In his latest work, 2016,  Hattie has produced a conceptual model that takes the 400 different learning strategies and groups them together in phases and stages of the learning process. I have taken the liberty of taking a few chunks of his latest article on Learning Strategies, to give you insight into where Hattie's researching is developing today. 

"The model of learning proposes that various learning strategies are powerful at certain stages in the learning cycle. The model describes three inputs and outcomes (skill, will and thrill), success criteria, three phases of learning (surface, deep and transfer) and an acquiring and consolidation phase within each of the surface and deep phases. His model looks like this:

Figure 1

Although not a hard and fast set of demarcations, surface learning refers more to the content and underlying skills; deep learning to the relationships between, and extensions of, ideas; and transfer to the proficiency to apply learning to new problems and situations. 

The ‘skill’ is the student’s prior or subsequent achievement, the ‘will’ relates to the student’s various dispositions towards learning, and the ‘thrill’ refers to the motivations held by the student. In the model, these inputs are also the major outcomes of learning. That is, developing outcomes in achievement (skill) is as valuable as enhancing the dispositions towards learning (will) and as valuable as inviting students to reinvest more into their mastery of learning (thrill or motivations).

There are four main messages to be taken from the model:
  • First, if the success criteria is the retention of accurate detail (surface learning) then lower-level learning strategies will be more effective than higher-level strategies. However, if the intention is to help students understand context (deeper learning) with a view to applying it in a new context (transfer), then higher level strategies are also needed. An explicit assumption is that higher level thinking requires a sufficient corpus of lower level surface knowledge to be effective—one cannot move straight to higher level thinking (e.g., problem solving and creative thought) without sufficient level of content knowledge.
  • Second, the model proposes that when students are made aware of the nature of success for the task, they are more likely to be more involved in investing in the strategies to attain this target.
  • Third, transfer is a major outcome of learning and is more likely to occur if students are taught how to detect similarities and differences between one situation and a new situation before they try to transfer their learning to the new situation.

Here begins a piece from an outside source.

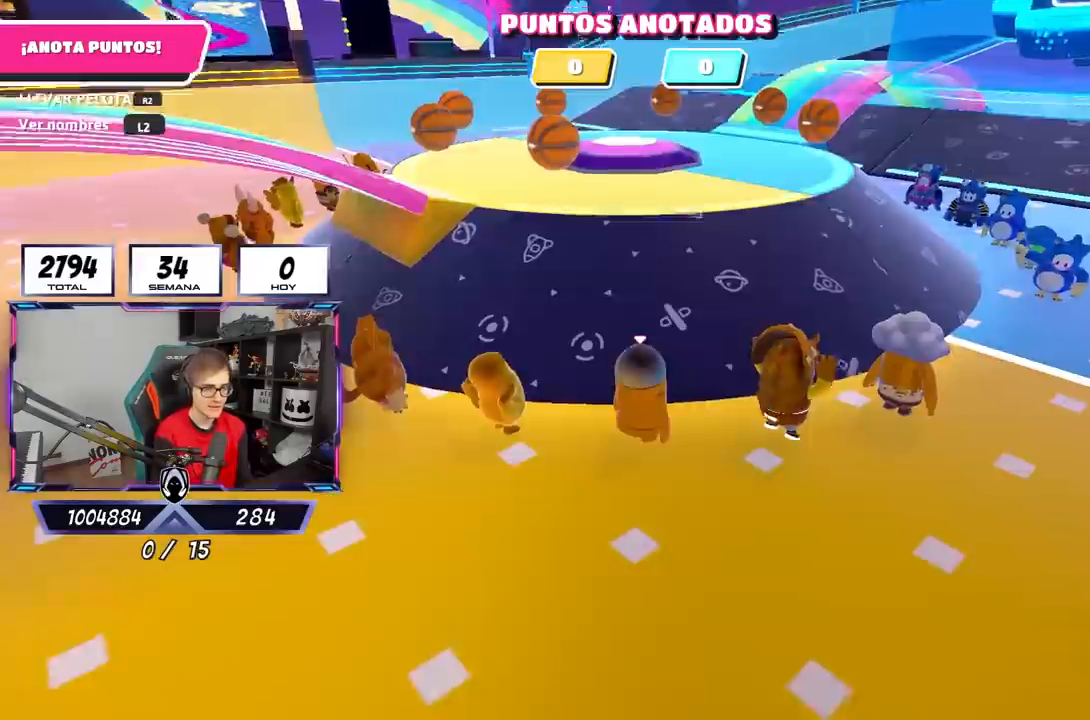
{"buttons": [], "left_stick": "up", "right_stick": "center", "events": []}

Hence, not one strategy may necessarily be best for all purposes.
  • Fourth, the model also suggests that students can be advantaged when strategy training is taught with an understanding of the conditions under which the strategy best works—when and under what circumstance it is most appropriate."

There is definitely some interesting learning for this mega data study that we can and should be using to inform our teaching at ISHCMC.

Part 2

The second part of this weeks Food for Thought is to with minimal commentary draw your attention to three videos that will encourage our thinking about education and our view of who we are.

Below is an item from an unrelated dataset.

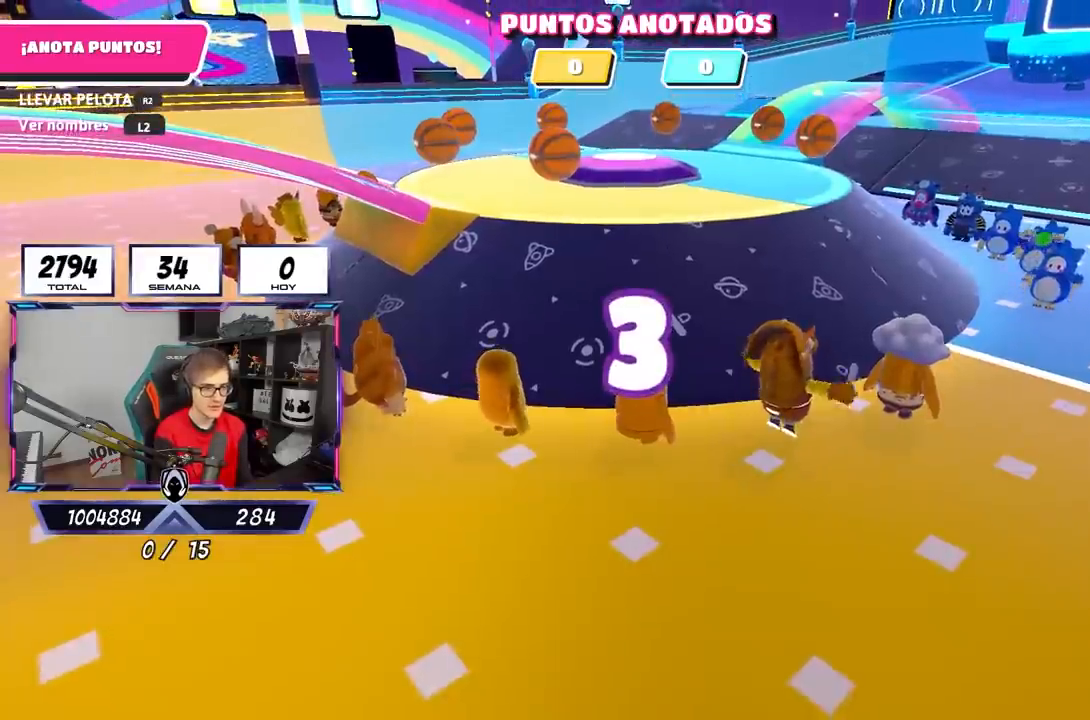
{"buttons": [], "left_stick": "up", "right_stick": "center", "events": [[150, "right_stick", "down"], [383, "right_stick", "center"]]}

Firstly, a short film, Alike, which we shared on the ISHCMC Facebook last week and encourages questions about school and the role of creativity, difference, well-being and individuality.

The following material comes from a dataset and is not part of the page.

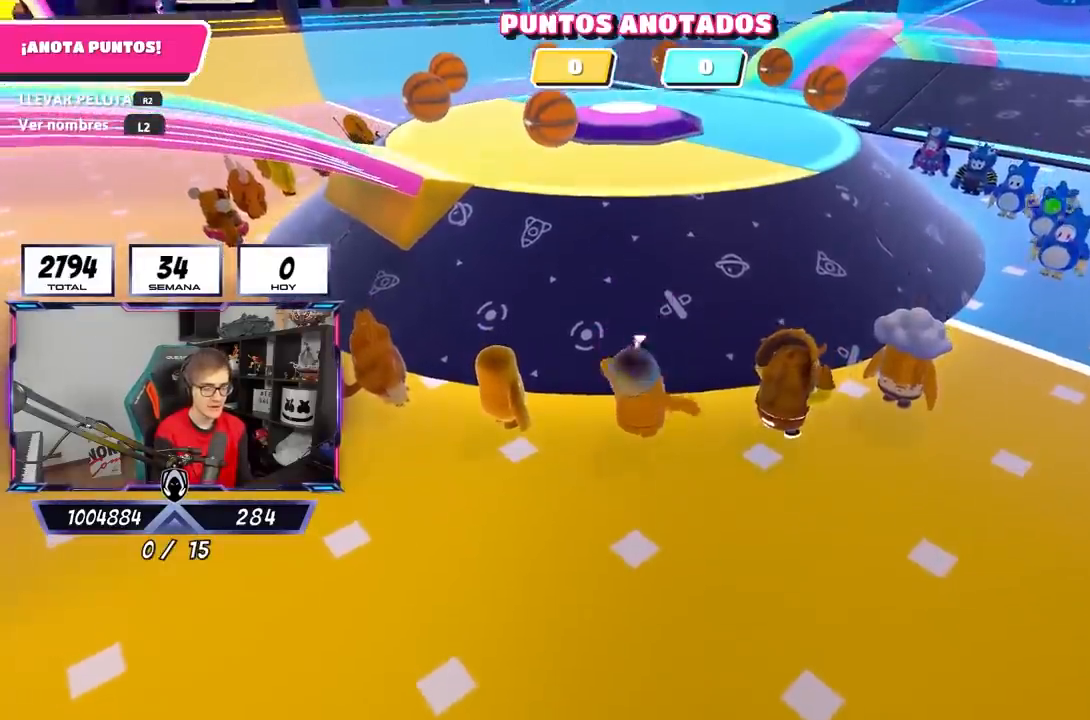
{"buttons": [], "left_stick": "up-left", "right_stick": "center", "events": [[217, "right_stick", "down"], [433, "right_stick", "center"], [500, "left_stick", "up-left"]]}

Secondly, the Pope speaks on TED about our relationships with each other and how important that is in our world today. 



Thirdly, a short music video that reinforces the Pope's message and illustrates how we can be the one who takes the first step and how that can cascade to others. There is nothing stopping each and everyone of us leading the way to a kinder and more tender world.



Have a good long weekend,

Yours as always,

Adrian

1 comment:

  1. We have been playing "Alike" to students of many different ages across the school and then, without "infecting their thinking", have been collecting their responses to it: https://docs.google.com/document/d/1UZkKqPDyoId6h-CD7W4YJ-uaJSuj_46v1x1ZB-KJ7w8/edit One very interesting observation from a G5 teacher was that none of the students really made a personal connection with what was happening to the child in the film... which can only be a good thing!